■ PROBLEMA DA RISOLVERE: Modifica il passo del testo sulla prigionia di Bowe compreso tra "Una dura prigionia, almeno" e "contattati dal NyTimes.", estremi inclusi, riscrivendolo con "animale" al posto di "cane".

■ BRANO DI TESTO:

= = = = =

Una dura prigionia, almeno inizialmente: sarebbe stato più volte messo in una gabbia, al buio – secondo fonti citate dal New York Times. In particolare, le strettissime restrizioni sarebbero scattate in un paio di occasioni, in cui Bowe aveva cercato di scappare: la punizione, vivere per mesi come un cane, senza luce. Gli uomini della rete Haqqani «non sono balie», commenta uno dei funzionari contattati dal NyTimes. 

Adesso in ospedale lo chiamano sergente, ma a quanto pare lui non capisce: non sa delle due promozioni scattate mentre era detenuto in Afghanistan. Ha indossato nuovamente la sua uniforme a metà settimana scorsa, per la prima volta dopo i cinque anni di prigionia. Chissà, però, se quando starà meglio, non dovrà affrontare addirittura la Corte Marziale: c’è già una petizione di oltre 10 mila firme, che ha chiesto alla Casa Bianca il giudizio militare.

= = = = =

■ RECORD FORNITI:
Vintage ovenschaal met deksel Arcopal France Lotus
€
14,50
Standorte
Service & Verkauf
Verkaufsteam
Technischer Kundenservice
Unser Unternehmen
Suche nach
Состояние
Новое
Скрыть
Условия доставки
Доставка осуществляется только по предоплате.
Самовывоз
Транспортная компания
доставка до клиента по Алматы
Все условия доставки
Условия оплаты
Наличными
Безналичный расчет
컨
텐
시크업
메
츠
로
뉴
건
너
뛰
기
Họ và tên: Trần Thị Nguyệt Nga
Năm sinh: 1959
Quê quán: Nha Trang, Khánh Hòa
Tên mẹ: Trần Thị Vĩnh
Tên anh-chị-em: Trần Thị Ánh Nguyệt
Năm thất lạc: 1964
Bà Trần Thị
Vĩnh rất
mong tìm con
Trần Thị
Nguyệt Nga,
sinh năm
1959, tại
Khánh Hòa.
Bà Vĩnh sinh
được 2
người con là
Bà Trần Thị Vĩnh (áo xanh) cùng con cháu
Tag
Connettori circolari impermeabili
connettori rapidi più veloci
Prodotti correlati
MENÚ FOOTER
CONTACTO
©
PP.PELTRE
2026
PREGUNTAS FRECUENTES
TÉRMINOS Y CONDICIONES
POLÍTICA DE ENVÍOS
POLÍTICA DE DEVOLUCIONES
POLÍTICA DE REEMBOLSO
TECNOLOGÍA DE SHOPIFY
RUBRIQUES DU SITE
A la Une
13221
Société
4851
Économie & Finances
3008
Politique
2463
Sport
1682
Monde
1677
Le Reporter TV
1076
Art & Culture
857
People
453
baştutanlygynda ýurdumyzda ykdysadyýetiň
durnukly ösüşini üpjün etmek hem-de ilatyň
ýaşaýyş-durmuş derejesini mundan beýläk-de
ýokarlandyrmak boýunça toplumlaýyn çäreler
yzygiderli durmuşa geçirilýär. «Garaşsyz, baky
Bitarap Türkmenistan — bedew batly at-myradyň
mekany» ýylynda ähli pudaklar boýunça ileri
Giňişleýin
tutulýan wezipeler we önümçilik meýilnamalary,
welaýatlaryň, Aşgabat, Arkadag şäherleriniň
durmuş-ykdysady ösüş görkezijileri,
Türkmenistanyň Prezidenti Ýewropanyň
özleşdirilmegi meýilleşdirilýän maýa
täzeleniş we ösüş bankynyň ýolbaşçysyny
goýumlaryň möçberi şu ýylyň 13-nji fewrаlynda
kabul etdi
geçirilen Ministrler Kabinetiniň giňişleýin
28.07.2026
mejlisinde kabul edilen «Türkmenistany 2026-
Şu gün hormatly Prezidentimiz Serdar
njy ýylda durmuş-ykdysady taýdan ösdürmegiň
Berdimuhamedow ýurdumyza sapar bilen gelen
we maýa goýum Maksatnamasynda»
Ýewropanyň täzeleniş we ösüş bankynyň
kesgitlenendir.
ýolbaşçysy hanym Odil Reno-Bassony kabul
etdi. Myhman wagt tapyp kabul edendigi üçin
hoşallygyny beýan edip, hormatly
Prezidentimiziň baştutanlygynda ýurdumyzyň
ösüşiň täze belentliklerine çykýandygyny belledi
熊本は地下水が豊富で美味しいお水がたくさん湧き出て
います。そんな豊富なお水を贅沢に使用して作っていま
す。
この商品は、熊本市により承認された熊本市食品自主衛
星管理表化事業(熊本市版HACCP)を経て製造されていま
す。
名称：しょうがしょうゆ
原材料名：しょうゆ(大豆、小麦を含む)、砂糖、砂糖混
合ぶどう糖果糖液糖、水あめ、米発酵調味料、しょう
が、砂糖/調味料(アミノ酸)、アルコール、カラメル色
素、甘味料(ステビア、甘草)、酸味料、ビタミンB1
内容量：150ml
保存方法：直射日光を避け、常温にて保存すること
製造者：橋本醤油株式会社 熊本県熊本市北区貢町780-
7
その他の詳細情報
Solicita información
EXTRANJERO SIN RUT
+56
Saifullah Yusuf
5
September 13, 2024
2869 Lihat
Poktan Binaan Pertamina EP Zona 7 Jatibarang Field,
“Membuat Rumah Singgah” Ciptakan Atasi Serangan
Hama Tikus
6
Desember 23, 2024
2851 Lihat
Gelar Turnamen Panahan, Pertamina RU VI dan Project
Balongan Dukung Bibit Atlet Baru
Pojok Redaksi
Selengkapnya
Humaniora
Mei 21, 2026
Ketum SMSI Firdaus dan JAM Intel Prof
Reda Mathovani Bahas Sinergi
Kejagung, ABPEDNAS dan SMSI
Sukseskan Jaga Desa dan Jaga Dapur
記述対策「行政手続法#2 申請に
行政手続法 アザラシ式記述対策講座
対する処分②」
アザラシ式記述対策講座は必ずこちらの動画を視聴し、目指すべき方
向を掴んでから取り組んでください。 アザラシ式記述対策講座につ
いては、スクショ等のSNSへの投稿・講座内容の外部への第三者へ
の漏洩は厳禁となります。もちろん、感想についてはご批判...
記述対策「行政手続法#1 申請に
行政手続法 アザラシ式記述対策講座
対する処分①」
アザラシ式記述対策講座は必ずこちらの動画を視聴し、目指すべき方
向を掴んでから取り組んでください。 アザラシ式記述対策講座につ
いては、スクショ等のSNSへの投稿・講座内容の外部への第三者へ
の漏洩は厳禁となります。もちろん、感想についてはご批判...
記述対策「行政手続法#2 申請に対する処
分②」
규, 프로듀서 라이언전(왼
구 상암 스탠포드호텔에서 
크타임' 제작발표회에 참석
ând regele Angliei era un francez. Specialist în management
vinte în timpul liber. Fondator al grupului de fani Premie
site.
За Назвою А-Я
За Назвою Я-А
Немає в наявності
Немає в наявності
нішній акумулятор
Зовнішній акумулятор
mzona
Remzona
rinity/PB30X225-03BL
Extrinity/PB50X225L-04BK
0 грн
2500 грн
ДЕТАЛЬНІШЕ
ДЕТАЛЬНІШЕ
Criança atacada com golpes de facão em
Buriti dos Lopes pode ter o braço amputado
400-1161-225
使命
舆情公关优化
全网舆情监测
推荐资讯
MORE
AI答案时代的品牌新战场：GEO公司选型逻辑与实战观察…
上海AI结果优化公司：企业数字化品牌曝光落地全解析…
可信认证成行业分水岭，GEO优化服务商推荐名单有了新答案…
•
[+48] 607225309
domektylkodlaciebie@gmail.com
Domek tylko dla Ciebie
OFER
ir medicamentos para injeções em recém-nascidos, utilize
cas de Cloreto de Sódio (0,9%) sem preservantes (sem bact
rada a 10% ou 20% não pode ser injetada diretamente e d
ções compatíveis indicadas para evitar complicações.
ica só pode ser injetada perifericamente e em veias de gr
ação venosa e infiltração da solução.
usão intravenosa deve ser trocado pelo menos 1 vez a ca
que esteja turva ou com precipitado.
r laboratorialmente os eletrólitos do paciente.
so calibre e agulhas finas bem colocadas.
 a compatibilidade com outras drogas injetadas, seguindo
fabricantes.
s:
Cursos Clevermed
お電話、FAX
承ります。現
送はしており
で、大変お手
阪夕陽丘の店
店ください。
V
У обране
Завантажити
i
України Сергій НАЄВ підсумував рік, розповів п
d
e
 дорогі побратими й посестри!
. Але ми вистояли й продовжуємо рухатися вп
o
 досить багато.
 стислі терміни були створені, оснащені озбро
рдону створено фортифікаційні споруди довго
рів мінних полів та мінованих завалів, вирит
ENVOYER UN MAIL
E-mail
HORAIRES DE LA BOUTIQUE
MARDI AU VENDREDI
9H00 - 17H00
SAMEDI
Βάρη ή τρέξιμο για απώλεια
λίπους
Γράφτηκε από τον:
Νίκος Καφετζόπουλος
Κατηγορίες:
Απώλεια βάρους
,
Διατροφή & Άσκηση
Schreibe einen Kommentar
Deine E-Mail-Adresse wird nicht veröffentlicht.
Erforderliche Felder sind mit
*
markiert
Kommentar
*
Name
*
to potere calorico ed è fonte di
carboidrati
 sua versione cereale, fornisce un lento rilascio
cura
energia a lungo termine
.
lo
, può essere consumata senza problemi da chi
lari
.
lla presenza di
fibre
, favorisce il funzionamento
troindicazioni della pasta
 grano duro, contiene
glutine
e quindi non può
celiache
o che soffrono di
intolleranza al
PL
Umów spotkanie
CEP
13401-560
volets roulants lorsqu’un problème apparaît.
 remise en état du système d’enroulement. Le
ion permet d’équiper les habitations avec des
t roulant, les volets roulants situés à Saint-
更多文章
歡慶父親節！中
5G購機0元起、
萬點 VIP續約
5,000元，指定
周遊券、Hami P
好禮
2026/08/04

= = = = =

■ SOLUZIONE SCRITTA:
Una dura prigionia, almeno inizialmente: sarebbe stato più volte messo in una gabbia, al buio – secondo fonti citate dal New York Times. In particolare, le strettissime restrizioni sarebbero scattate in un paio di occasioni, in cui Bowe aveva cercato di scappare: la punizione, vivere per mesi come un animale, senza luce. Gli uomini della rete Haqqani «non sono balie», commenta uno dei funzionari contattati dal NyTimes.